Good Oral Health: The Basics of Dental Care - WatsonsHealth

Good Oral Health: The Basics of Dental Care

Good oral hygiene means more than just simple brushing. It’s not good to see yellow-colored teeth or damaged ones. Basic dental care does not only involve brushing and teeth-flossing regularly. It also means seeing the dentist for regular checkups and mouth cleanings. Various oral health care providers are involved in the care of your mouth, gums and teeth. It is best to see your dentist at least twice a year so that you can be assured of good oral health always.

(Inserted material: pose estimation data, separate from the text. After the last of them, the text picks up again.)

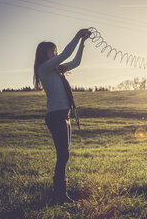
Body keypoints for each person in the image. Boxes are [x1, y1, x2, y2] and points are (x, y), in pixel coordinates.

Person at [33, 28, 91, 204]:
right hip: (56, 116)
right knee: (63, 155)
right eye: (53, 51)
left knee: (64, 155)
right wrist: (76, 37)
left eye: (56, 51)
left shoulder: (56, 70)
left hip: (64, 115)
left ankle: (59, 194)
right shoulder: (44, 68)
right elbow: (66, 53)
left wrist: (82, 43)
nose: (56, 54)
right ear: (45, 53)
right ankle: (59, 195)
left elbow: (76, 62)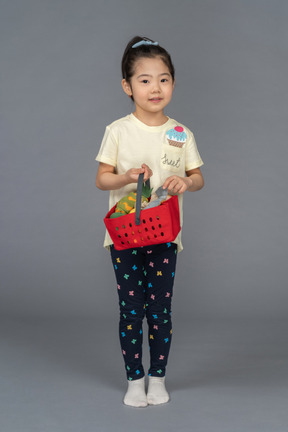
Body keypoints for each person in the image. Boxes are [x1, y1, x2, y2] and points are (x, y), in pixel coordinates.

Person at [95, 36, 204, 407]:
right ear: (127, 86)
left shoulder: (182, 133)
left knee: (159, 310)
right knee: (131, 309)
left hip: (164, 236)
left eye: (163, 78)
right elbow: (101, 179)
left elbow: (199, 178)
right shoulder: (118, 130)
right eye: (144, 80)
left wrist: (186, 182)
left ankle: (157, 378)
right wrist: (126, 177)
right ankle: (134, 379)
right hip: (124, 238)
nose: (155, 87)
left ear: (173, 82)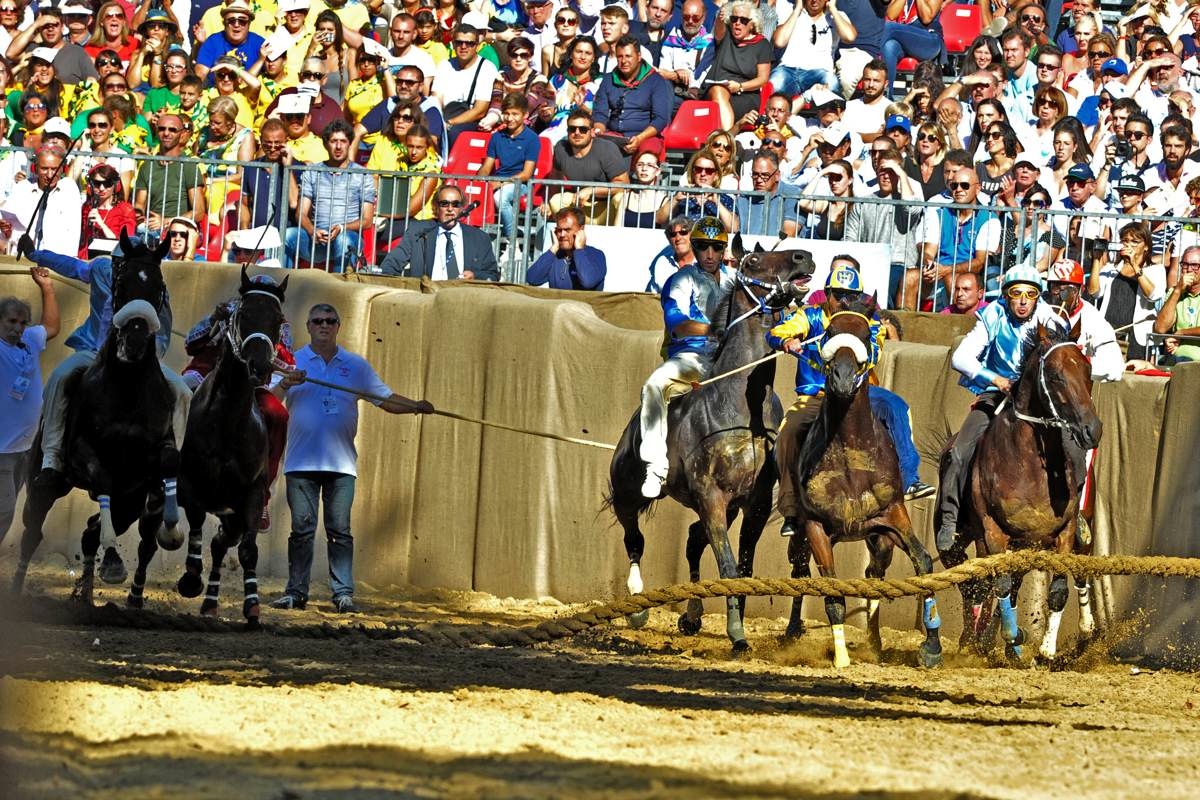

Eating a mouth-healthy diet is also a part of good oral hygiene. This involves eating foods such as fruits, vegetables and healthy grains. This also involves avoidance of sweets, alcohol, too hot or too cold foods and other corrosive substances and foods that can bring about damage to the teeth and gums.

Tips on Oral Care

To keep our teeth and mouth healthy for a lifetime, there are some steps that we should follow:

Teeth and Gum Care

With proper care, our teeth and gums can stay healthy throughout life. The healthier the teeth and gums are, the less risk we have for tooth decay and gum disease. Avoid using tobacco products such as cigars and cigarettes, which can cause gum disease and oral cancer. Brush at least twice a day and use a good quality toothbrush that effectively removes food debris from your mouth. Floss regularly after eating to prevent tooth decay and gum disease.

Find a Dentist

A good dentist can be your long-term oral health partners. Thus, you should find a dentist that you and your family members can be comfortable with.

Toothpaste Options

From toothpastes to toothbrushes and mouthwashes, we need to make informed decisions about our oral health. Use fluoride-containing toothpaste. Fluoride helps prevent plaque buildup, tooth decay and cavities. Ask your dentist whether you need to use a mouthwash that contains fluoride or other substances that can help fight plaque.

When should your kid start seeing a dentist?

By the time a child reached 6 months of age, parents should attend to his or her oral needs to prevent future dental problems. If you think that your child is prone to dental problems in the future, make sure that your child sees a dentist before the first birthday or 6 months after their first primary teeth appear whichever comes first. After the initial visit, you can go for regular visits every 6 months or recommended by your dentist.

Experts recommend that your child should start visiting a dentist as early as within the first 6 months after the first teeth appear or even at 12 months of age. If your baby has dental problems caused by developmental problems, diseases or injuries, see your pediatric dentist as soon as possible.

Smile and let your teeth shine brightly!